Beyond the Charmed Circle of the Human...
One may learn the important lesson from a recessional time: the consideration of why the major Romantics chose to incorporate, both into their literary endeavors and their generalized consciousness, energies from without the charmed circle of the human race, rather than within; to forge a workable relationship, worth writing about, with trees, mountains, rivers, birds, flowers, and the like. One answer is painful, but simple: the consciousness of a Keats or a Shelley has more in common, both in its intentions and in its creative capacities, with what inheres in natural objects (trees, mountains, etc) than with the average human being, and with average human consciousness. It's a byproduct of both age, and experience; to understand, on a profound level, how middling most human consciousness is, how involved in delusion and duplicity, and then to see how this charmed, or not very charmed, circle might be broken. If you can access higher realities in a meaningful way, there would seem to be no reason not to do so. In terms of a lesson from Romanticism worth learning, that is one, though it may or may not be the most salient.

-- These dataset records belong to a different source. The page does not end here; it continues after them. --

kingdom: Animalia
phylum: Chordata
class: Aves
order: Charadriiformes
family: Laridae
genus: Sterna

What Modernism and post-modernism gave us, where literature is concerned, is the sense that these relationships, between the human mind and the Otherness of nature, are silly, adolescent, frivolous. The problem is that most human consciousness is, in and of itself, silly, adolescent, and frivolous, and to stay within the charmed circle of the human (or, to get even more narrow, the charmed circle of textuality) is to stay a child, repeating ad infinitum that we are the center of the universe, and that the human race should be homogenized the right way. A homogenized human race manifests no individuals, and if there is nothing outside the text, the cosmic egg is both cracked and unusable. Why Keats and Shelley are older than those who followed and inverted them is that they bring to the surface how wildly uneven both the human race, and human consciousness, are, and that higher consciousness, when it manifests, needs to recognize both this variability (rather than a vaunted homogeneity) and the means to transcend it, sometimes within the charmed circle of the human, sometimes not. The flimsy quality of Modernism and post-modernism takes what makes Romantic poetry superior and pretends it is the pursuit of unreal phantoms; it's just that the human race, more than nature without us, has a problem with the unreal and with phantom systems of government, and when consciousness cannot attach to higher realities, it falls into a trough of stale ironies, incomprehensible symbols, and perverse lecherous inversions of lowliness into sublimity and cacophony into harmony.